* _Exercise goal_:
How many lines in the material contain the string "qSketchRegion", with case counting? Reply with the number alone.

* _Provided entries_:
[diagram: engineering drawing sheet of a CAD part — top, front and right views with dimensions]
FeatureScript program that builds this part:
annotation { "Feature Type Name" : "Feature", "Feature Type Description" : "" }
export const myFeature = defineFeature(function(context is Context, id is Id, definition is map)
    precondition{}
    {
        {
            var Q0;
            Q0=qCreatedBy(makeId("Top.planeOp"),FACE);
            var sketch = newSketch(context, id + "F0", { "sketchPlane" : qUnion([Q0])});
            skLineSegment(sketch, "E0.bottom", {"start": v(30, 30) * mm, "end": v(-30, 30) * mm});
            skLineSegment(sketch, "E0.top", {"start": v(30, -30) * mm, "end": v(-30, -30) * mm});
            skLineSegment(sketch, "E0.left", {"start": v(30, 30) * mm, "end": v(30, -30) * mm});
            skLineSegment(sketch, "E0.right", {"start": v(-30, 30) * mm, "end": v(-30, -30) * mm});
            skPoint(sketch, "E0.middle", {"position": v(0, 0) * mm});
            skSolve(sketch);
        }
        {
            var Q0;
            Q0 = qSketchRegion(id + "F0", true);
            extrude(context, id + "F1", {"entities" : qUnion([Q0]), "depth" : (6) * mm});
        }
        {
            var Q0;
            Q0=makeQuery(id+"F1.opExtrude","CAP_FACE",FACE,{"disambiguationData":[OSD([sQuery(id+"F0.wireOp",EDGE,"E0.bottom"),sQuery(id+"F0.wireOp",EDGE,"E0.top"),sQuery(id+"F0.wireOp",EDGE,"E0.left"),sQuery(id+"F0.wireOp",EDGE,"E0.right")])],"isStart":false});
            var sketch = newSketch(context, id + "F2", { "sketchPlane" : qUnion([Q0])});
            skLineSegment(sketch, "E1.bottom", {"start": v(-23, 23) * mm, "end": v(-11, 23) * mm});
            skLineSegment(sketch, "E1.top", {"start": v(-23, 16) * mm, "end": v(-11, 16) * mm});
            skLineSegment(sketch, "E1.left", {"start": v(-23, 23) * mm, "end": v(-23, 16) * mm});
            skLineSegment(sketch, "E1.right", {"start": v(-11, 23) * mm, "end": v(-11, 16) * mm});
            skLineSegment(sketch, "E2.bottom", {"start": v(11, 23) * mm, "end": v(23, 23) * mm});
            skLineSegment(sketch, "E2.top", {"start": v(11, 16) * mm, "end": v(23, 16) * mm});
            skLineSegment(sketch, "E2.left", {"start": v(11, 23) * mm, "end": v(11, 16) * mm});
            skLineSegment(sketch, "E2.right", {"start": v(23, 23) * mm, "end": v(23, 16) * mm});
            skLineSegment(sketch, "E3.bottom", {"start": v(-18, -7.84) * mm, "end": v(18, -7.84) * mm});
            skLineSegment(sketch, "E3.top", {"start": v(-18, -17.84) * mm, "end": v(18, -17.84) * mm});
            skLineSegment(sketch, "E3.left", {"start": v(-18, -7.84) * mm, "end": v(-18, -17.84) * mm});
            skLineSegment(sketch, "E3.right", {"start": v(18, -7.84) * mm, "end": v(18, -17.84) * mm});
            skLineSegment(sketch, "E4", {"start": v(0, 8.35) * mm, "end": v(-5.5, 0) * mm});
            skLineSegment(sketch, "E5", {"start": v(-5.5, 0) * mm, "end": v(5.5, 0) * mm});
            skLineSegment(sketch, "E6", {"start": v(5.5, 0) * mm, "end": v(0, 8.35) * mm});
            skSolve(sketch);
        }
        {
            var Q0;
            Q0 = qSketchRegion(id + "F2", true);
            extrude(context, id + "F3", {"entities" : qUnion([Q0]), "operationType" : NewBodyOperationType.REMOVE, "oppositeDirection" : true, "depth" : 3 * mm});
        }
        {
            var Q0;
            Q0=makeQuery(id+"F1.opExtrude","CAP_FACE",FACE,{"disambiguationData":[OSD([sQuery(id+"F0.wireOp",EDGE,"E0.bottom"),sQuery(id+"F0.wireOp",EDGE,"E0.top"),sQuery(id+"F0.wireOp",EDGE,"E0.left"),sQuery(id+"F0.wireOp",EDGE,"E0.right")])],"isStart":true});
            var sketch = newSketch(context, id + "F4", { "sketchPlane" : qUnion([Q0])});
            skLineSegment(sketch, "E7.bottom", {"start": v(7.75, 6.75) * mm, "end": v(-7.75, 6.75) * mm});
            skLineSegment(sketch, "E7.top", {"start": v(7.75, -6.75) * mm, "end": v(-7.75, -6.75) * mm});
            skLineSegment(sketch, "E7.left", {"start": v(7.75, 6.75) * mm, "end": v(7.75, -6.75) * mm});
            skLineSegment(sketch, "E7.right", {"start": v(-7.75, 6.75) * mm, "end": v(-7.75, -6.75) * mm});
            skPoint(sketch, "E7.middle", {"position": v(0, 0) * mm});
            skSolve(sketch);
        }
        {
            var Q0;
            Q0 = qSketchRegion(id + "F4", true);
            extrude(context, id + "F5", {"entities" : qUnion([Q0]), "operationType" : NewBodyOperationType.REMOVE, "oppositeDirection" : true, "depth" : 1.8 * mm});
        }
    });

* _Final answer_:
3